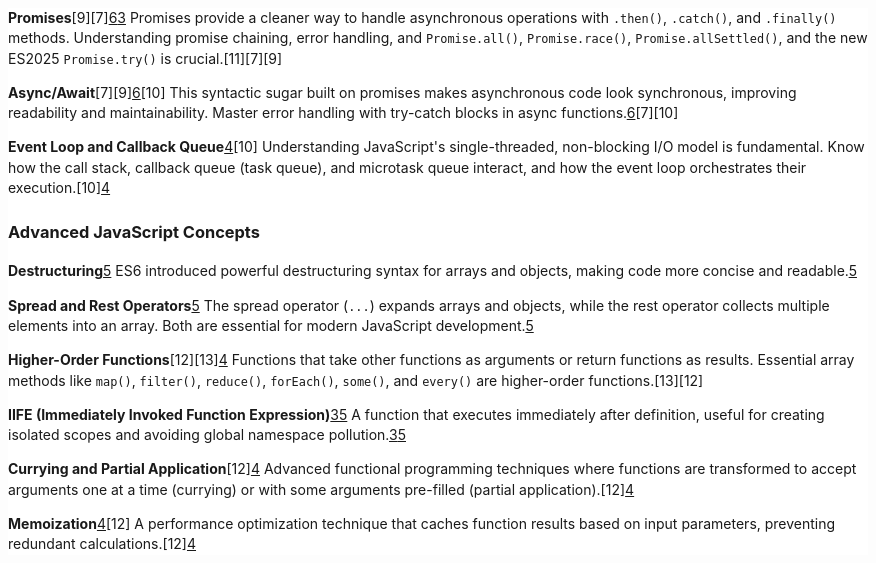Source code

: **Promises**[9][7][6](https://engx.space/global/en/blog/senior-javascript-developer-interview-questions)[3](https://www.geeksforgeeks.org/javascript/7-javascript-concepts-that-every-developer-must-know/)
Promises provide a cleaner way to handle asynchronous operations with `.then()`, `.catch()`, and `.finally()` methods. Understanding promise chaining, error handling, and `Promise.all()`, `Promise.race()`, `Promise.allSettled()`, and the new ES2025 `Promise.try()` is crucial.[11][7][9]

**Async/Await**[7][9][6](https://engx.space/global/en/blog/senior-javascript-developer-interview-questions)[10]
This syntactic sugar built on promises makes asynchronous code look synchronous, improving readability and maintainability. Master error handling with try-catch blocks in async functions.[6](https://engx.space/global/en/blog/senior-javascript-developer-interview-questions)[7][10]

**Event Loop and Callback Queue**[4](https://zerotomastery.io/courses/advanced-javascript-concepts/)[10]
Understanding JavaScript's single-threaded, non-blocking I/O model is fundamental. Know how the call stack, callback queue (task queue), and microtask queue interact, and how the event loop orchestrates their execution.[10][4](https://zerotomastery.io/courses/advanced-javascript-concepts/)

### **Advanced JavaScript Concepts**

**Destructuring**[5](https://www.suntecindia.com/blog/exciting-new-javascript-concepts-you-need-to-know/)
ES6 introduced powerful destructuring syntax for arrays and objects, making code more concise and readable.[5](https://www.suntecindia.com/blog/exciting-new-javascript-concepts-you-need-to-know/)

**Spread and Rest Operators**[5](https://www.suntecindia.com/blog/exciting-new-javascript-concepts-you-need-to-know/)
The spread operator (`...`) expands arrays and objects, while the rest operator collects multiple elements into an array. Both are essential for modern JavaScript development.[5](https://www.suntecindia.com/blog/exciting-new-javascript-concepts-you-need-to-know/)

**Higher-Order Functions**[12][13][4](https://zerotomastery.io/courses/advanced-javascript-concepts/)
Functions that take other functions as arguments or return functions as results. Essential array methods like `map()`, `filter()`, `reduce()`, `forEach()`, `some()`, and `every()` are higher-order functions.[13][12]

**IIFE (Immediately Invoked Function Expression)**[3](https://www.geeksforgeeks.org/javascript/7-javascript-concepts-that-every-developer-must-know/)[5](https://www.suntecindia.com/blog/exciting-new-javascript-concepts-you-need-to-know/)
A function that executes immediately after definition, useful for creating isolated scopes and avoiding global namespace pollution.[3](https://www.geeksforgeeks.org/javascript/7-javascript-concepts-that-every-developer-must-know/)[5](https://www.suntecindia.com/blog/exciting-new-javascript-concepts-you-need-to-know/)

**Currying and Partial Application**[12][4](https://zerotomastery.io/courses/advanced-javascript-concepts/)
Advanced functional programming techniques where functions are transformed to accept arguments one at a time (currying) or with some arguments pre-filled (partial application).[12][4](https://zerotomastery.io/courses/advanced-javascript-concepts/)

**Memoization**[4](https://zerotomastery.io/courses/advanced-javascript-concepts/)[12]
A performance optimization technique that caches function results based on input parameters, preventing redundant calculations.[12][4](https://zerotomastery.io/courses/advanced-javascript-concepts/)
-------
What the exercise asks: Reproduce every item above character for character, leaving out the pictures.

Response:
Source code

: **Promises**[9][7][6](https://engx.space/global/en/blog/senior-javascript-developer-interview-questions)[3](https://www.geeksforgeeks.org/javascript/7-javascript-concepts-that-every-developer-must-know/)
Promises provide a cleaner way to handle asynchronous operations with `.then()`, `.catch()`, and `.finally()` methods. Understanding promise chaining, error handling, and `Promise.all()`, `Promise.race()`, `Promise.allSettled()`, and the new ES2025 `Promise.try()` is crucial.[11][7][9]

**Async/Await**[7][9][6](https://engx.space/global/en/blog/senior-javascript-developer-interview-questions)[10]
This syntactic sugar built on promises makes asynchronous code look synchronous, improving readability and maintainability. Master error handling with try-catch blocks in async functions.[6](https://engx.space/global/en/blog/senior-javascript-developer-interview-questions)[7][10]

**Event Loop and Callback Queue**[4](https://zerotomastery.io/courses/advanced-javascript-concepts/)[10]
Understanding JavaScript's single-threaded, non-blocking I/O model is fundamental. Know how the call stack, callback queue (task queue), and microtask queue interact, and how the event loop orchestrates their execution.[10][4](https://zerotomastery.io/courses/advanced-javascript-concepts/)

### **Advanced JavaScript Concepts**

**Destructuring**[5](https://www.suntecindia.com/blog/exciting-new-javascript-concepts-you-need-to-know/)
ES6 introduced powerful destructuring syntax for arrays and objects, making code more concise and readable.[5](https://www.suntecindia.com/blog/exciting-new-javascript-concepts-you-need-to-know/)

**Spread and Rest Operators**[5](https://www.suntecindia.com/blog/exciting-new-javascript-concepts-you-need-to-know/)
The spread operator (`...`) expands arrays and objects, while the rest operator collects multiple elements into an array. Both are essential for modern JavaScript development.[5](https://www.suntecindia.com/blog/exciting-new-javascript-concepts-you-need-to-know/)

**Higher-Order Functions**[12][13][4](https://zerotomastery.io/courses/advanced-javascript-concepts/)
Functions that take other functions as arguments or return functions as results. Essential array methods like `map()`, `filter()`, `reduce()`, `forEach()`, `some()`, and `every()` are higher-order functions.[13][12]

**IIFE (Immediately Invoked Function Expression)**[3](https://www.geeksforgeeks.org/javascript/7-javascript-concepts-that-every-developer-must-know/)[5](https://www.suntecindia.com/blog/exciting-new-javascript-concepts-you-need-to-know/)
A function that executes immediately after definition, useful for creating isolated scopes and avoiding global namespace pollution.[3](https://www.geeksforgeeks.org/javascript/7-javascript-concepts-that-every-developer-must-know/)[5](https://www.suntecindia.com/blog/exciting-new-javascript-concepts-you-need-to-know/)

**Currying and Partial Application**[12][4](https://zerotomastery.io/courses/advanced-javascript-concepts/)
Advanced functional programming techniques where functions are transformed to accept arguments one at a time (currying) or with some arguments pre-filled (partial application).[12][4](https://zerotomastery.io/courses/advanced-javascript-concepts/)

**Memoization**[4](https://zerotomastery.io/courses/advanced-javascript-concepts/)[12]
A performance optimization technique that caches function results based on input parameters, preventing redundant calculations.[12][4](https://zerotomastery.io/courses/advanced-javascript-concepts/)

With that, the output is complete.